Just about a week after Shell confirmed it had taken a Final Investment Decision (FID) on the Aphrodite project, Subsea7 has announced that the company has been awarded a sizeable contract by Shell for the undeveloped natural gas field in the East Coast Marine Area (ECMA) in T&T.
According to a release from Subsea7, the contract is related to the transportation and installation of subsea equipment at the Aphrodite development, located within Block 5a, at water depths of up to 290 metres.
The release explained that project management and engineering activities will begin immediately at Subsea7’s office in Houston, Texas, with offshore operations planned for 2027.
Craig Broussard, senior vice president for Subsea7 Gulf of Mexico, said, “Engaging with Shell from the outset has been key to building trust and driving efficiencies. This award in T&T reflects our growing presence in the region, as well as our ongoing commitment to safe, predictable project delivery while supporting local talent and resources.”

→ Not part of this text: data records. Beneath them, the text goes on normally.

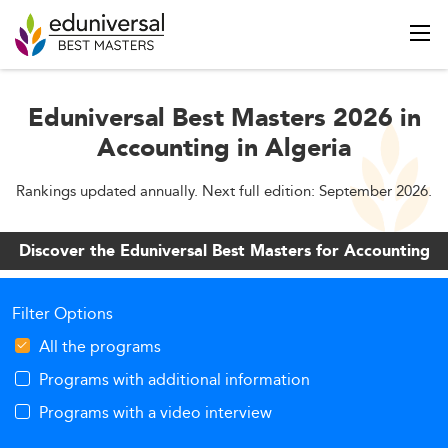
Eduniversal Best Masters 2026 in
Accounting in Algeria
Rankings updated annually. Next full edition: September 2026.
Discover the Eduniversal Best Masters for Accounting
Filter Options
All the programs
Programs with additional information
Programs with a video interview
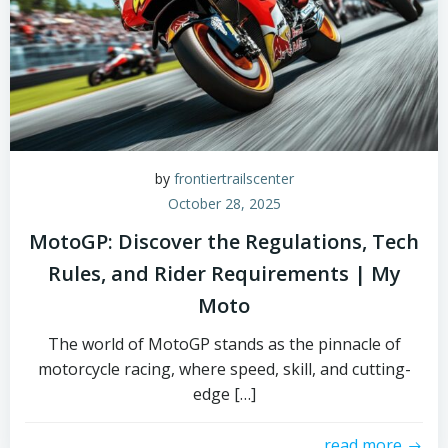
by
frontiertrailscenter
October 28, 2025
MotoGP: Discover the Regulations, Tech
Rules, and Rider Requirements | My
Moto
The world of MotoGP stands as the pinnacle of
motorcycle racing, where speed, skill, and cutting-
edge […]
read more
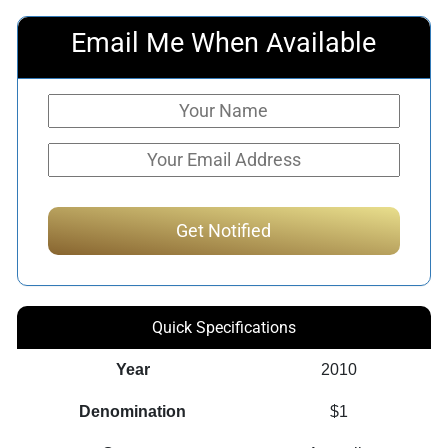
Email Me When Available
Quick Specifications
Year
2010
Denomination
$1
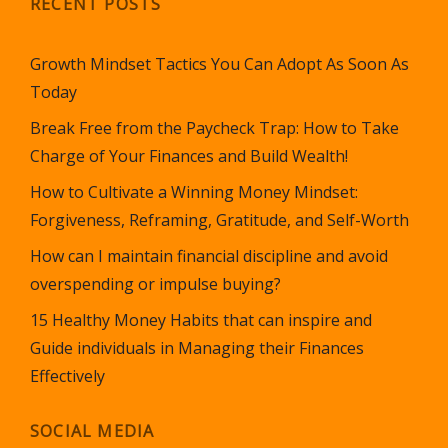
RECENT POSTS
Growth Mindset Tactics You Can Adopt As Soon As
Today
Break Free from the Paycheck Trap: How to Take
Charge of Your Finances and Build Wealth!
How to Cultivate a Winning Money Mindset:
Forgiveness, Reframing, Gratitude, and Self-Worth
How can I maintain financial discipline and avoid
overspending or impulse buying?
15 Healthy Money Habits that can inspire and
Guide individuals in Managing their Finances
Effectively
SOCIAL MEDIA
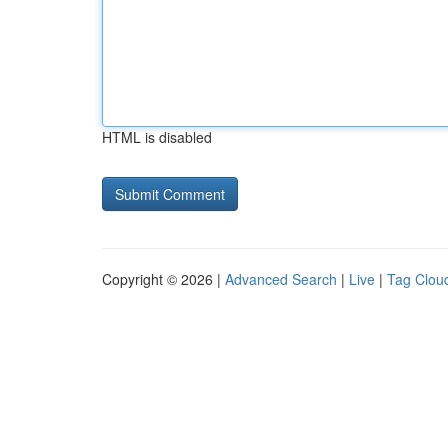
HTML is disabled
Copyright © 2026 |
Advanced Search
|
Live
|
Tag Clou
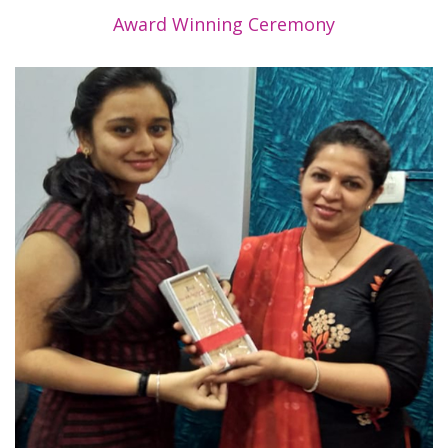
Award Winning Ceremony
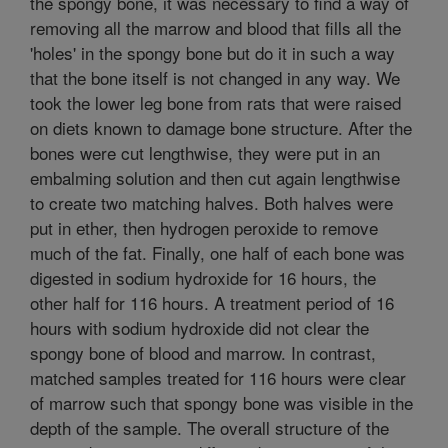
the spongy bone, it was necessary to find a way of
removing all the marrow and blood that fills all the
'holes' in the spongy bone but do it in such a way
that the bone itself is not changed in any way. We
took the lower leg bone from rats that were raised
on diets known to damage bone structure. After the
bones were cut lengthwise, they were put in an
embalming solution and then cut again lengthwise
to create two matching halves. Both halves were
put in ether, then hydrogen peroxide to remove
much of the fat. Finally, one half of each bone was
digested in sodium hydroxide for 16 hours, the
other half for 116 hours. A treatment period of 16
hours with sodium hydroxide did not clear the
spongy bone of blood and marrow. In contrast,
matched samples treated for 116 hours were clear
of marrow such that spongy bone was visible in the
depth of the sample. The overall structure of the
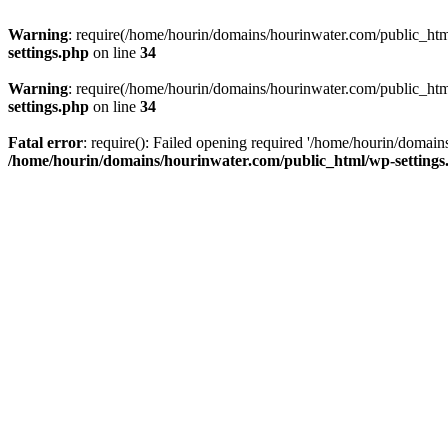
Warning
: require(/home/hourin/domains/hourinwater.com/public_html/
settings.php
on line
34
Warning
: require(/home/hourin/domains/hourinwater.com/public_html/
settings.php
on line
34
Fatal error
: require(): Failed opening required '/home/hourin/domain
/home/hourin/domains/hourinwater.com/public_html/wp-settings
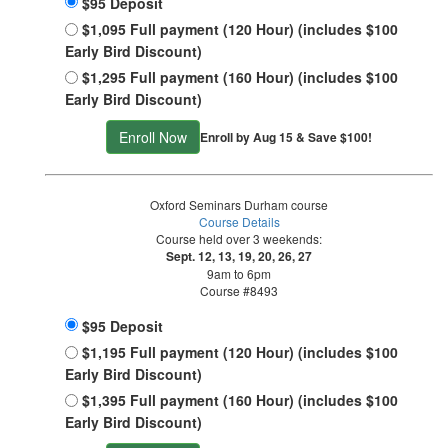
$95 Deposit
$1,095 Full payment (120 Hour) (includes $100
Early Bird Discount)
$1,295 Full payment (160 Hour) (includes $100
Early Bird Discount)
Enroll Now
Enroll by Aug 15 & Save $100!
Oxford Seminars Durham course
Course Details
Course held over 3 weekends:
Sept. 12, 13, 19, 20, 26, 27
9am to 6pm
Course #8493
$95 Deposit
$1,195 Full payment (120 Hour) (includes $100
Early Bird Discount)
$1,395 Full payment (160 Hour) (includes $100
Early Bird Discount)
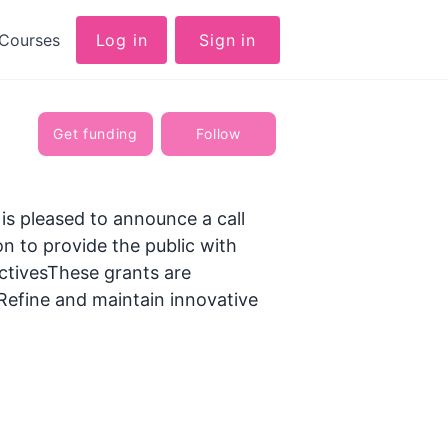
Courses
Log in
Sign in
Get funding
Follow
 pleased to announce a call
n to provide the public with
ctivesThese grants are
Refine and maintain innovative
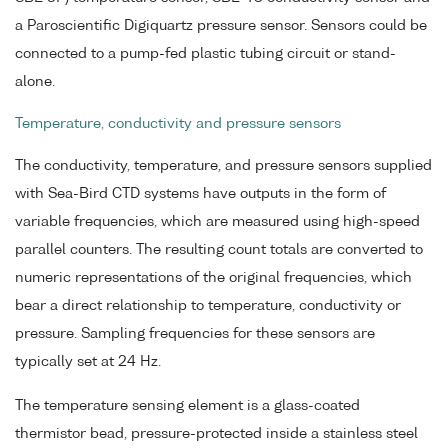
a Paroscientific Digiquartz pressure sensor. Sensors could be
connected to a pump-fed plastic tubing circuit or stand-
alone.
Temperature, conductivity and pressure sensors
The conductivity, temperature, and pressure sensors supplied
with Sea-Bird CTD systems have outputs in the form of
variable frequencies, which are measured using high-speed
parallel counters. The resulting count totals are converted to
numeric representations of the original frequencies, which
bear a direct relationship to temperature, conductivity or
pressure. Sampling frequencies for these sensors are
typically set at 24 Hz.
The temperature sensing element is a glass-coated
thermistor bead, pressure-protected inside a stainless steel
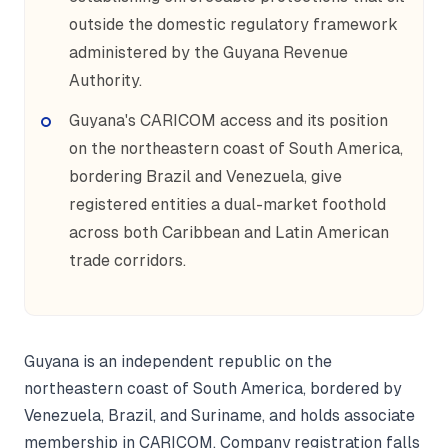
outside the domestic regulatory framework
administered by the Guyana Revenue
Authority.
Guyana's CARICOM access and its position
on the northeastern coast of South America,
bordering Brazil and Venezuela, give
registered entities a dual-market foothold
across both Caribbean and Latin American
trade corridors.
Guyana is an independent republic on the
northeastern coast of South America, bordered by
Venezuela, Brazil, and Suriname, and holds associate
membership in CARICOM. Company registration falls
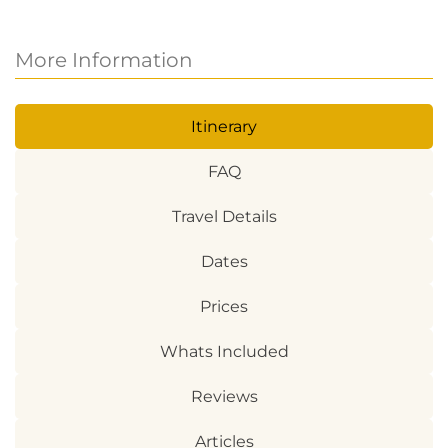
More Information
Itinerary
FAQ
Travel Details
Dates
Prices
Whats Included
Reviews
Articles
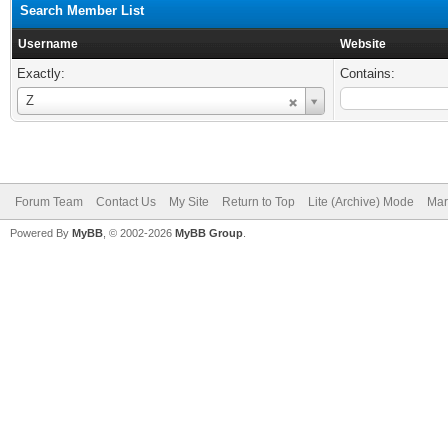
Search Member List
Username
Website
Exactly:
Contains:
Username
Z
Forum Team
Contact Us
My Site
Return to Top
Lite (Archive) Mode
Mar
Powered By
MyBB
, © 2002-2026
MyBB Group
.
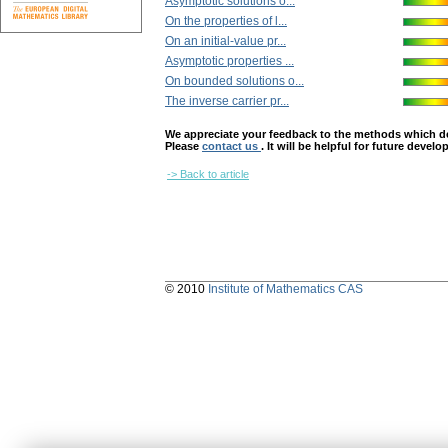
Asymptotic solutions o...
On the properties of l...
On an initial-value pr...
Asymptotic properties ...
On bounded solutions o...
The inverse carrier pr...
We appreciate your feedback to the methods which deter
Please
contact us
. It will be helpful for future devel
-> Back to article
© 2010
Institute of Mathematics CAS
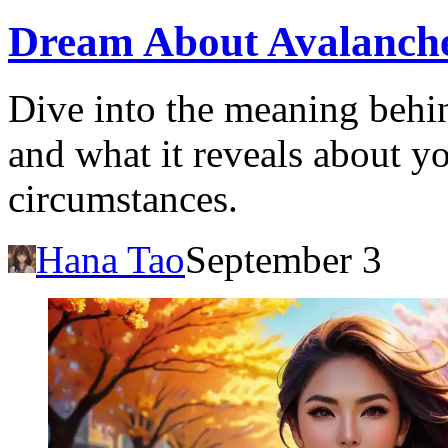
Dream About Avalanche
Dive into the meaning behi
and what it reveals about yo
circumstances.
Hana Tao
September 3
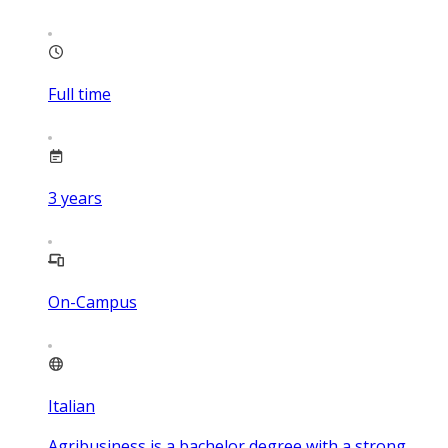
Full time
3
years
On-Campus
Italian
Agribusiness is a bachelor degree with a strong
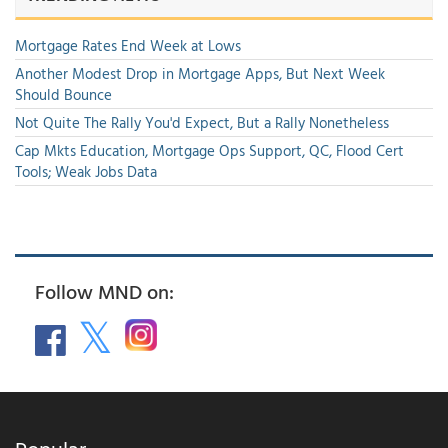
Mortgage Rates End Week at Lows
Another Modest Drop in Mortgage Apps, But Next Week
Should Bounce
Not Quite The Rally You'd Expect, But a Rally Nonetheless
Cap Mkts Education, Mortgage Ops Support, QC, Flood Cert
Tools; Weak Jobs Data
Follow MND on:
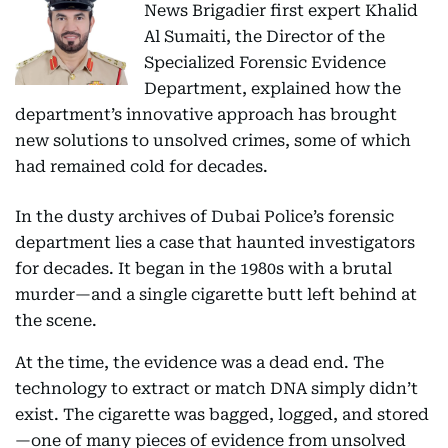
News Brigadier first expert Khalid
Al Sumaiti, the Director of the
Specialized Forensic Evidence
Department, explained how the
department’s innovative approach has brought
new solutions to unsolved crimes, some of which
had remained cold for decades.
In the dusty archives of Dubai Police’s forensic
department lies a case that haunted investigators
for decades. It began in the 1980s with a brutal
murder—and a single cigarette butt left behind at
the scene.
At the time, the evidence was a dead end. The
technology to extract or match DNA simply didn’t
exist. The cigarette was bagged, logged, and stored
—one of many pieces of evidence from unsolved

According to the release, the contract in a range between US$50 million and US$150 million. Last week Shell T&T Ltd (Shell) announced it had taken up the FID on Aphrodite, stating the project “will allow Shell to incrementally expand its integrated gas business by building on existing developments in the ECMA, one of the country’s most prolific gas-producing areas.”
Shell pointed out that the ECMA of T&T is currently home to Shell’s largest gas-producing fields in the country including Dolphin, Starfish, Bounty and Endeavour. Shell said the gas field will serve as a backfill for the country’s Atlantic LNG facility. The company added that increased production from the field will help to maximize the potential utilisation of Shell’s existing assets.
Adam Lowmass, country chair of Shell T&T said, “By increasing the gas supply to Atlantic LNG, the project will not only serve to fortify the domestic gas market, it will also boost the local petrochemical and power-generation industries.”